## Task
Please find every line below that includes "teams" and report how many there are. Nothing else is needed.

Page-level text extractions:
★ ★ ★ ★

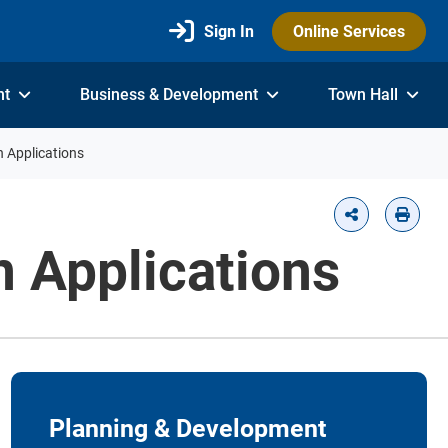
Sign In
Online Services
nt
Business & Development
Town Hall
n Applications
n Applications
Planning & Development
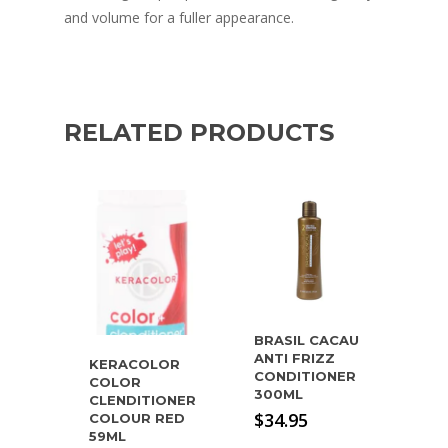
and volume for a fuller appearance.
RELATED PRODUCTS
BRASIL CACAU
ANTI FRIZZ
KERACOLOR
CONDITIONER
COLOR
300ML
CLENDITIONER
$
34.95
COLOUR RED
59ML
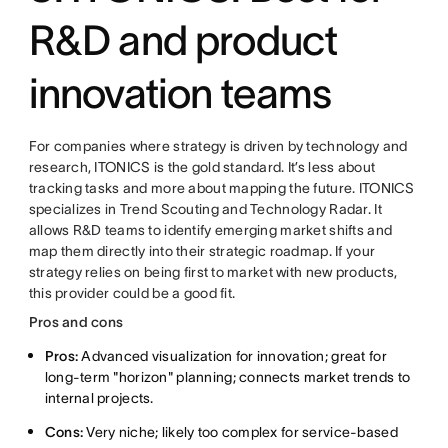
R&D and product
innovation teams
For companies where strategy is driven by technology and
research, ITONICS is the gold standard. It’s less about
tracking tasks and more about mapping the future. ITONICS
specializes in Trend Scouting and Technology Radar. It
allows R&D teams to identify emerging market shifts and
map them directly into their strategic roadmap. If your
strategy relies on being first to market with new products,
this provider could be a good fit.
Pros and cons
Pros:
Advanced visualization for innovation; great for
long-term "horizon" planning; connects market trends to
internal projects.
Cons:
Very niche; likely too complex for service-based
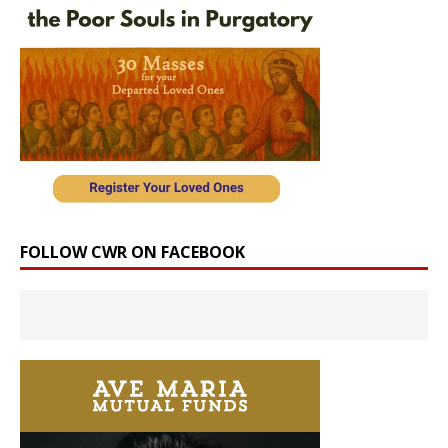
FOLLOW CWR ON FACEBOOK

★ ★ ★ ★

## Exercise output
2